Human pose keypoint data
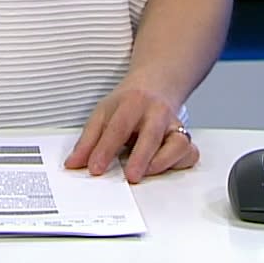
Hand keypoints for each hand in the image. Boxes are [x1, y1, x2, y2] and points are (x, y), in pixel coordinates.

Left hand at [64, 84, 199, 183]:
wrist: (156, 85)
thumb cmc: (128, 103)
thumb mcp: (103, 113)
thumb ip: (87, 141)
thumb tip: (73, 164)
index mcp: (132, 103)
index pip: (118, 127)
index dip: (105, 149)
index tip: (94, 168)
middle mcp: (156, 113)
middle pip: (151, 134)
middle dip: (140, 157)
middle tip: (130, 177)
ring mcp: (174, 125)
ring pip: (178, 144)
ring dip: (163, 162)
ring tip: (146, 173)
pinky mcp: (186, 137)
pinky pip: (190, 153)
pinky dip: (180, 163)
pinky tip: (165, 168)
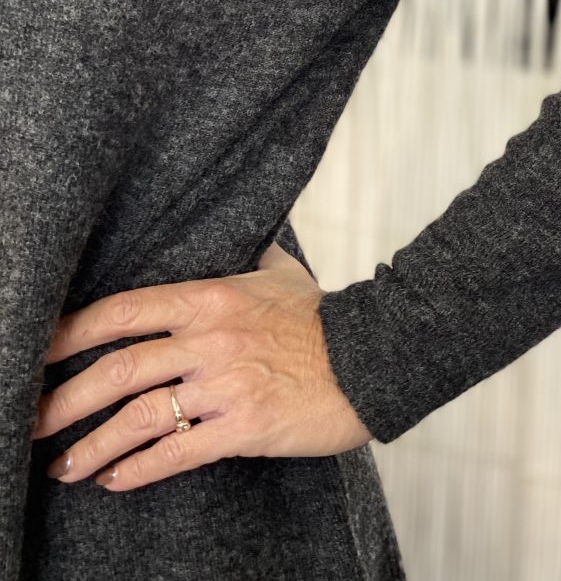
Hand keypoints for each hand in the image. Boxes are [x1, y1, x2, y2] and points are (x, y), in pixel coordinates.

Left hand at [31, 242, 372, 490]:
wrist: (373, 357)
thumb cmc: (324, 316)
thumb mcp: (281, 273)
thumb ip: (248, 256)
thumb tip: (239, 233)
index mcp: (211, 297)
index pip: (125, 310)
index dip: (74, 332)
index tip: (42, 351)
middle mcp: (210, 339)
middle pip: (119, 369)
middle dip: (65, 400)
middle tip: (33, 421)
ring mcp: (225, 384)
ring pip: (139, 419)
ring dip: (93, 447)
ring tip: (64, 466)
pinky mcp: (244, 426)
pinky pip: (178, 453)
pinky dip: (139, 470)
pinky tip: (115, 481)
---
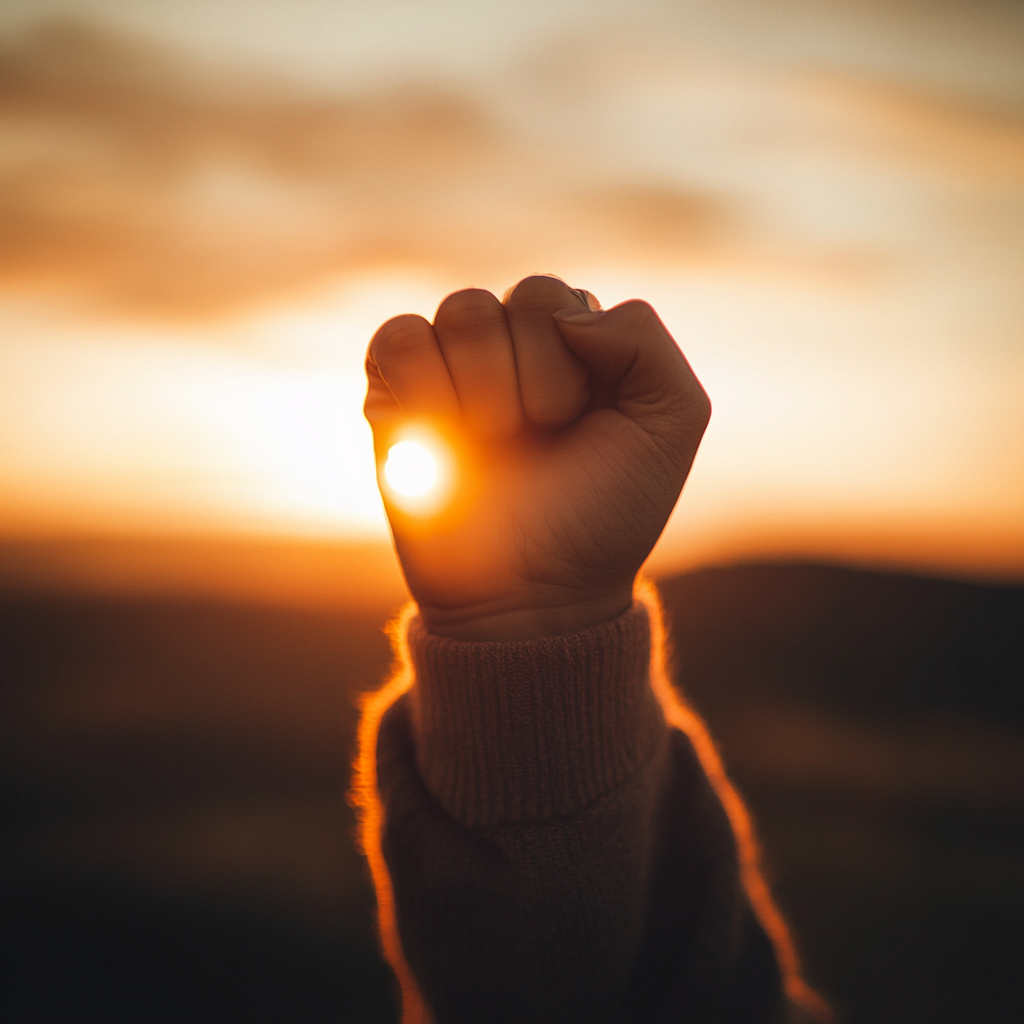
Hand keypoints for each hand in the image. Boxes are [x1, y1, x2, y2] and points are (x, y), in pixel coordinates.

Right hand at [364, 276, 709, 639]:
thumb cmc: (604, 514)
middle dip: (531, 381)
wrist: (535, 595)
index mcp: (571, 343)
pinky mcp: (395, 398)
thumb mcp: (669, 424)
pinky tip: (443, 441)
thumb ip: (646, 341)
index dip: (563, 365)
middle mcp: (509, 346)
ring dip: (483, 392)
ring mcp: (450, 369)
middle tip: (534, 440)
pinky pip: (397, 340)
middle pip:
...
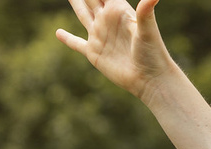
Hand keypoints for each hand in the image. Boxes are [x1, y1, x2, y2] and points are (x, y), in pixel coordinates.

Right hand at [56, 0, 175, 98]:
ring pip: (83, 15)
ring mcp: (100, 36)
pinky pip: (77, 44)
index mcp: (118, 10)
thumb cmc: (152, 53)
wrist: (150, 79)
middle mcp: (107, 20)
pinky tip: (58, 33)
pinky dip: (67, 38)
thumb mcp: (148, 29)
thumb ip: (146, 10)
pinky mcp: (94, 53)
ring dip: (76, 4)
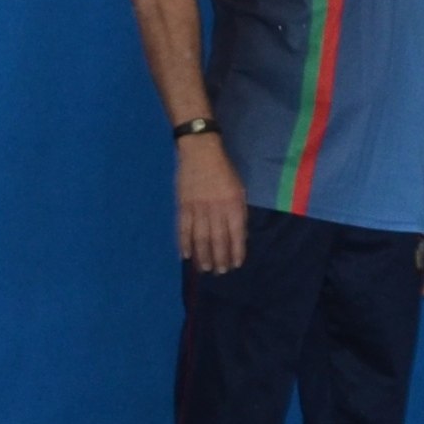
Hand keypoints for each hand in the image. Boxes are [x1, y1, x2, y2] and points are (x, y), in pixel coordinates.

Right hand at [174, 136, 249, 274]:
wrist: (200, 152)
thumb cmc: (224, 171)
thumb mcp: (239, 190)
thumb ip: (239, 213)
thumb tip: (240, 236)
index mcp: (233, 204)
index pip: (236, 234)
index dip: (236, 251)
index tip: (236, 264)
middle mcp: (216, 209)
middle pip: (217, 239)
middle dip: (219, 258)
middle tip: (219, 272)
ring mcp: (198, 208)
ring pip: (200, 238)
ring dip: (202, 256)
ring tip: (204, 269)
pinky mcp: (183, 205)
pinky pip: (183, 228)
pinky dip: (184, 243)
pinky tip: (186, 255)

**What you need to do:**
For this exercise, copy every line of the data that holds "Right".

**Output for this task:**
Right hand at [364, 276, 709, 639]:
Right hand at [56, 0, 175, 98]:
Right hand at [174, 136, 249, 274]:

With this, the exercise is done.